5. There are these four uses out of all that.
(1) The first is to justify such a proceeding as to take a text like this for a Communion evening. What could be more comely in a worthy” communicant, who has been stayed with flagons and comforted with apples all day than to say to the outcasts of Israel ere this day closes (Isaiah 43:1; Isaiah 43:25).
(2) And then for the use of all Heman-like, all distracted communicants--do not despair. Do not give way to distraction.
(3) Are you quite sure that this deep darkness of yours is quite unaccountable to you short of God’s sovereignty--short of His deep, hidden, Divine will? I doubt it, and I would have you doubt it. I would have you make sure that there is no other possible explanation of this darkness of His face. All the chances are that it is not God’s ways that are so distractingly dark, but your own.
(4) There is a singular use in Heman for ministers. When God is to make a very sinful man into a very able, and skilful, and experimental minister, He sends that man to the same school to which He sent Heman. Now, who can tell what God has laid up for you to do for Him and for men’s souls when you are out of your probationer-ship of trouble and distraction, and are promoted to be a comforter of God’s troubled and distracted saints? He may have a second David, and far more, to comfort and to sanctify in the generation to come; and you may be ordained to be the King’s seer in the matters of God. Who can tell? Only, be you ready, for the stone that is fit for the wall is not left to lie in the ditch. (A. Whyte, D. D.)
Heman’s elegy
Two Hemans attained eminence in Israel. One was a singer, the other was a sage (1 Chronicles 15:16; 1 Chronicles 25:5; 1 Kings 4:31). The two facts which filled Heman’s soul with trouble were by no means unusual facts. They were--
1. The growing infirmities, the frailties and Sicknesses, of age (verse7); and--
2. The loss of friends, or the supposed alienation of friends, which often accompanies age, especially when it is sick and weary of the world (Psalms 88:8). These are common facts, but they are none the more welcome for being common when they come home to us personally. Our sage broods over them, resents them, as we all do at times, and laments his feebleness and isolation. Nay, as he traces all the facts and events of human life to the hand of God, he charges God with all the responsibility, all the pains and bitterness of them, and concludes that even this great Friend has forgotten him; or has turned against him. With all his wisdom he has been, as he confesses (Psalms 88:5). Of a sceptical and misgiving temperament from his youth up. Two ways in which we may view the contents of the psalm--either making the best of them, or making the worst of them, in so far at least as they bear on the character and aim of the author of the psalm. We are not bound to adopt Heman’s views, or even to sympathize with them. Much in the Bible was written for our warning and admonition. If we bring a generous spirit to the interpretation of this song, or elegy, we may recall the familiar maxim: “In much wisdom is much sorrow.” A thoughtful mind is a pensive mind. The more a man sees of human life, the more he feels how much there is in it which is wrong, foolish, base, disappointing, if not hopelessly corrupt and bad.
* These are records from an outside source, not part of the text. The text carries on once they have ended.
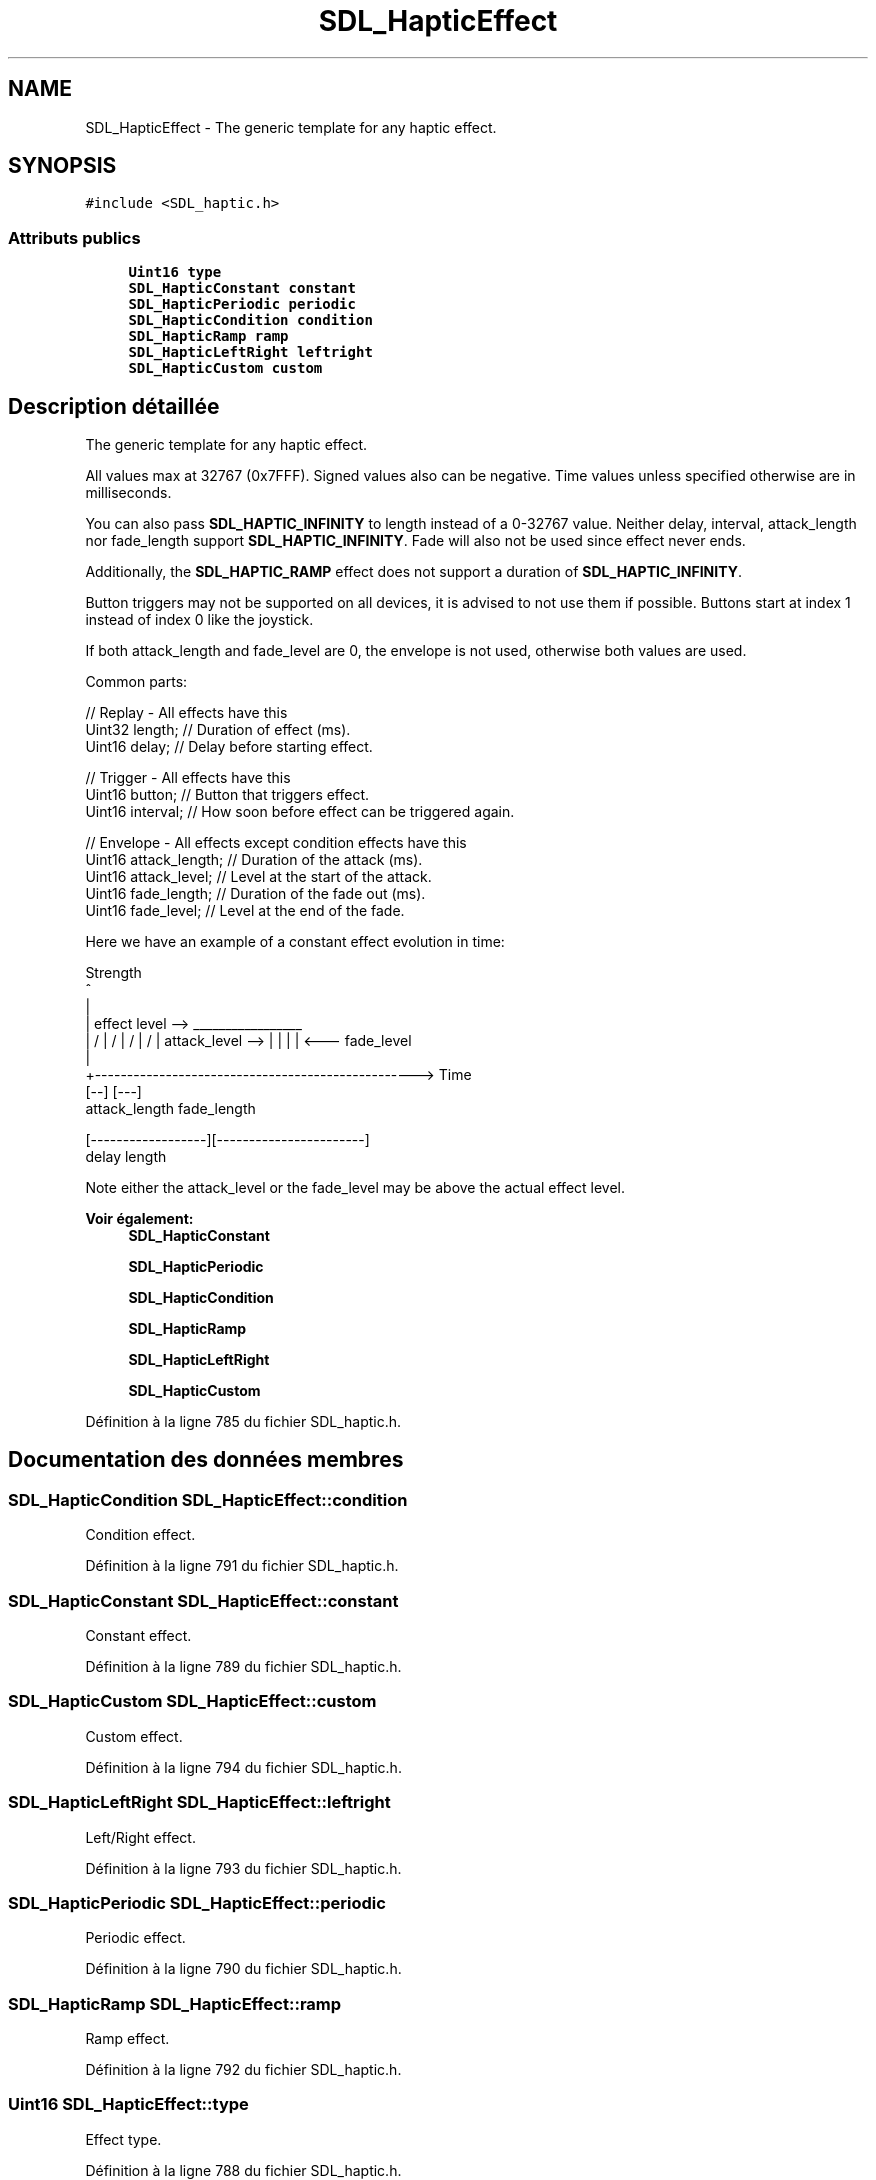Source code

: .TH "SDL_HapticEffect" 3 "Mercredi 30 Mars 2016" "Version 1" "Arcade" \" -*- nroff -*-
.ad l
.nh
.SH NAME
SDL_HapticEffect \- The generic template for any haptic effect\&.  

.SH SYNOPSIS
.br
.PP
.PP
\fC#include <SDL_haptic\&.h>\fP
.SS "Attributs publics"

.in +1c
.ti -1c
.RI "\fBUint16\fP \fBtype\fP"
.br
.ti -1c
.RI "\fBSDL_HapticConstant\fP \fBconstant\fP"
.br
.ti -1c
.RI "\fBSDL_HapticPeriodic\fP \fBperiodic\fP"
.br
.ti -1c
.RI "\fBSDL_HapticCondition\fP \fBcondition\fP"
.br
.ti -1c
.RI "\fBSDL_HapticRamp\fP \fBramp\fP"
.br
.ti -1c
.RI "\fBSDL_HapticLeftRight\fP \fBleftright\fP"
.br
.ti -1c
.RI "\fBSDL_HapticCustom\fP \fBcustom\fP"
.br
.in -1c
.SH "Description détaillée"
.PP 
The generic template for any haptic effect\&. 

All values max at 32767 (0x7FFF)\&. Signed values also can be negative\&. Time values unless specified otherwise are in milliseconds\&.
.PP
You can also pass \fBSDL_HAPTIC_INFINITY\fP to length instead of a 0-32767 value\&. Neither delay, interval, attack_length nor fade_length support \fBSDL_HAPTIC_INFINITY\fP\&. Fade will also not be used since effect never ends\&.
.PP
Additionally, the \fBSDL_HAPTIC_RAMP\fP effect does not support a duration of \fBSDL_HAPTIC_INFINITY\fP\&.
.PP
Button triggers may not be supported on all devices, it is advised to not use them if possible\&. Buttons start at index 1 instead of index 0 like the joystick\&.
.PP
If both attack_length and fade_level are 0, the envelope is not used, otherwise both values are used\&.
.PP
Common parts: 
.PP
.nf
// Replay - All effects have this
Uint32 length;        // Duration of effect (ms)\&.
Uint16 delay;         // Delay before starting effect\&.

// Trigger - All effects have this
Uint16 button;        // Button that triggers effect\&.
Uint16 interval;      // How soon before effect can be triggered again\&.

// Envelope - All effects except condition effects have this
Uint16 attack_length; // Duration of the attack (ms)\&.
Uint16 attack_level;  // Level at the start of the attack\&.
Uint16 fade_length;   // Duration of the fade out (ms)\&.
Uint16 fade_level;    // Level at the end of the fade\&.

.fi
.PP
.PP
Here we have an example of a constant effect evolution in time: 
.PP
.nf
Strength
^
|
|    effect level -->  _________________
|                     /                 \
|                    /                   \
|                   /                     \
|                  /                       \
| attack_level --> |                        \
|                  |                        |  <---  fade_level
|
+--------------------------------------------------> Time
                   [--]                 [---]
                   attack_length        fade_length

[------------------][-----------------------]
delay               length

.fi
.PP
.PP
Note either the attack_level or the fade_level may be above the actual effect level\&.
.PP
\fBVoir également:\fP
.RS 4
\fBSDL_HapticConstant\fP 
.PP
\fBSDL_HapticPeriodic\fP 
.PP
\fBSDL_HapticCondition\fP 
.PP
\fBSDL_HapticRamp\fP 
.PP
\fBSDL_HapticLeftRight\fP 
.PP
\fBSDL_HapticCustom\fP 
.RE
.PP

.PP
Définition à la ligne 785 du fichier SDL_haptic\&.h\&.
.SH "Documentation des données membres"
.PP 
.SS "\fBSDL_HapticCondition\fP SDL_HapticEffect::condition"
Condition effect\&. 
.PP
Définition à la ligne 791 du fichier SDL_haptic\&.h\&.
.SS "\fBSDL_HapticConstant\fP SDL_HapticEffect::constant"
Constant effect\&. 
.PP
Définition à la ligne 789 du fichier SDL_haptic\&.h\&.
.SS "\fBSDL_HapticCustom\fP SDL_HapticEffect::custom"
Custom effect\&. 
.PP
Définition à la ligne 794 du fichier SDL_haptic\&.h\&.
.SS "\fBSDL_HapticLeftRight\fP SDL_HapticEffect::leftright"
Left/Right effect\&. 
.PP
Définition à la ligne 793 du fichier SDL_haptic\&.h\&.
.SS "\fBSDL_HapticPeriodic\fP SDL_HapticEffect::periodic"
Periodic effect\&. 
.PP
Définition à la ligne 790 du fichier SDL_haptic\&.h\&.
.SS "\fBSDL_HapticRamp\fP SDL_HapticEffect::ramp"
Ramp effect\&. 
.PP
Définition à la ligne 792 du fichier SDL_haptic\&.h\&.
.SS "\fBUint16\fP SDL_HapticEffect::type"
Effect type\&. 
.PP
Définition à la ligne 788 du fichier SDL_haptic\&.h\&.

.SH "Auteur"
.PP 
Généré automatiquement par Doxygen pour Arcade à partir du code source\&.
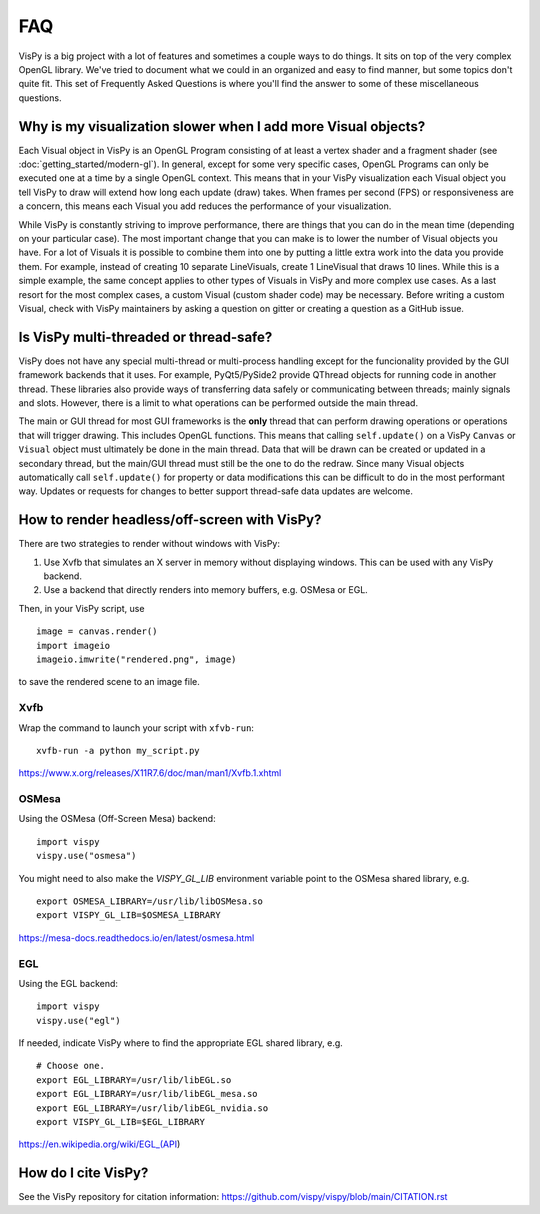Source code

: FAQ
===

VisPy is a big project with a lot of features and sometimes a couple ways to
do things. It sits on top of the very complex OpenGL library. We've tried to
document what we could in an organized and easy to find manner, but some
topics don't quite fit. This set of Frequently Asked Questions is where you'll
find the answer to some of these miscellaneous questions.

Why is my visualization slower when I add more Visual objects?
--------------------------------------------------------------

Each Visual object in VisPy is an OpenGL Program consisting of at least a
vertex shader and a fragment shader (see :doc:`getting_started/modern-gl`).
In general, except for some very specific cases, OpenGL Programs can only
be executed one at a time by a single OpenGL context. This means that in
your VisPy visualization each Visual object you tell VisPy to draw will
extend how long each update (draw) takes. When frames per second (FPS) or
responsiveness are a concern, this means each Visual you add reduces the
performance of your visualization.

While VisPy is constantly striving to improve performance, there are things
that you can do in the mean time (depending on your particular case). The
most important change that you can make is to lower the number of Visual
objects you have. For a lot of Visuals it is possible to combine them into
one by putting a little extra work into the data you provide them. For example,
instead of creating 10 separate LineVisuals, create 1 LineVisual that draws
10 lines. While this is a simple example, the same concept applies to other
types of Visuals in VisPy and more complex use cases. As a last resort for
the most complex cases, a custom Visual (custom shader code) may be necessary.
Before writing a custom Visual, check with VisPy maintainers by asking a
question on gitter or creating a question as a GitHub issue.

Is VisPy multi-threaded or thread-safe?
---------------------------------------

VisPy does not have any special multi-thread or multi-process handling except
for the funcionality provided by the GUI framework backends that it uses. For
example, PyQt5/PySide2 provide QThread objects for running code in another
thread. These libraries also provide ways of transferring data safely or
communicating between threads; mainly signals and slots. However, there is a
limit to what operations can be performed outside the main thread.

The main or GUI thread for most GUI frameworks is the **only** thread that can
perform drawing operations or operations that will trigger drawing. This
includes OpenGL functions. This means
that calling ``self.update()`` on a VisPy ``Canvas`` or ``Visual`` object must
ultimately be done in the main thread. Data that will be drawn can be created
or updated in a secondary thread, but the main/GUI thread must still be the
one to do the redraw. Since many Visual objects automatically call
``self.update()`` for property or data modifications this can be difficult to
do in the most performant way. Updates or requests for changes to better support
thread-safe data updates are welcome.

How to render headless/off-screen with VisPy?
---------------------------------------------

There are two strategies to render without windows with VisPy:

1. Use Xvfb that simulates an X server in memory without displaying windows.
   This can be used with any VisPy backend.
2. Use a backend that directly renders into memory buffers, e.g. OSMesa or EGL.

Then, in your VisPy script, use ::

    image = canvas.render()
    import imageio
    imageio.imwrite("rendered.png", image)

to save the rendered scene to an image file.

Xvfb
^^^^

Wrap the command to launch your script with ``xfvb-run``: ::

    xvfb-run -a python my_script.py

https://www.x.org/releases/X11R7.6/doc/man/man1/Xvfb.1.xhtml

OSMesa
^^^^^^

Using the OSMesa (Off-Screen Mesa) backend: ::

    import vispy
    vispy.use("osmesa")

You might need to also make the `VISPY_GL_LIB` environment variable point to
the OSMesa shared library, e.g. ::

    export OSMESA_LIBRARY=/usr/lib/libOSMesa.so
    export VISPY_GL_LIB=$OSMESA_LIBRARY

https://mesa-docs.readthedocs.io/en/latest/osmesa.html

EGL
^^^

Using the EGL backend: ::

    import vispy
    vispy.use("egl")

If needed, indicate VisPy where to find the appropriate EGL shared library,
e.g. ::

    # Choose one.
    export EGL_LIBRARY=/usr/lib/libEGL.so
    export EGL_LIBRARY=/usr/lib/libEGL_mesa.so
    export EGL_LIBRARY=/usr/lib/libEGL_nvidia.so
    export VISPY_GL_LIB=$EGL_LIBRARY

https://en.wikipedia.org/wiki/EGL_(API)


How do I cite VisPy?
--------------------

See the VisPy repository for citation information:
https://github.com/vispy/vispy/blob/main/CITATION.rst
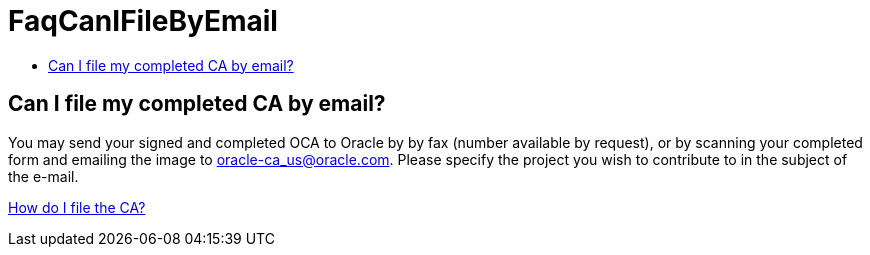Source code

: // 
//     Licensed to the Apache Software Foundation (ASF) under one
//     or more contributor license agreements.  See the NOTICE file
//     distributed with this work for additional information
//     regarding copyright ownership.  The ASF licenses this file
//     to you under the Apache License, Version 2.0 (the
//     "License"); you may not use this file except in compliance
//     with the License.  You may obtain a copy of the License at
// 
//       http://www.apache.org/licenses/LICENSE-2.0
// 
//     Unless required by applicable law or agreed to in writing,
//     software distributed under the License is distributed on an
//     "AS IS" BASIS, WITHOUT WARRANTIES OR CONDITIONS OF ANY
//     KIND, either express or implied.  See the License for the
//     specific language governing permissions and limitations
//     under the License.
//

= FaqCanIFileByEmail
:page-layout: wikimenu
:page-tags: wiki, devfaq, needsreview
:jbake-status: published
:keywords: Apache NetBeans wiki FaqCanIFileByEmail
:description: Apache NetBeans wiki FaqCanIFileByEmail
:toc: left
:toc-title:
:page-syntax: true

== Can I file my completed CA by email?

You may send your signed and completed OCA to Oracle by by fax (number available by request), or by scanning your completed form and emailing the image to link:mailto:oracle-ca_us@oracle.com[oracle-ca_us@oracle.com]. Please specify the project you wish to contribute to in the subject of the e-mail.

xref:./FaqHowDoIFileACA.adoc[How do I file the CA?]

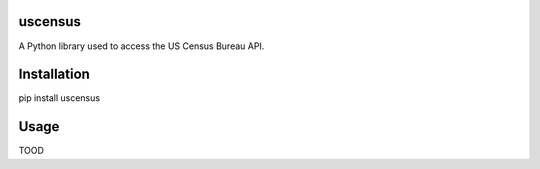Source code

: uscensus
========

A Python library used to access the US Census Bureau API.

Installation
============

pip install uscensus

Usage
=====

TOOD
So we shall begin to make excuse for Heman. Let us remember also that in much sorrow there is much discipline, and discipline by which a wise man should profit. Do you, do all men, resent the wrongs of time? Remember that resentment, then, as well as the wrongs which provoke it; and consider what a happy omen lies in the fact that men do hate and resent that which is wrong, and both love and demand that which is just and right. Those who decry “mere human wisdom” are very likely to conclude that Heman the sage was punished for his largeness and freedom of thought, that he was abandoned to the guidance of his own wisdom in order that he might learn how little it could do for him in the greatest emergencies of life, how little, therefore, it was worth. I see no reason to judge him thus harshly. I find much in this psalm to lead us to a more kindly judgment. But, doubtless, there are many among us to whom such a description would apply. (Samuel Cox, D. D.)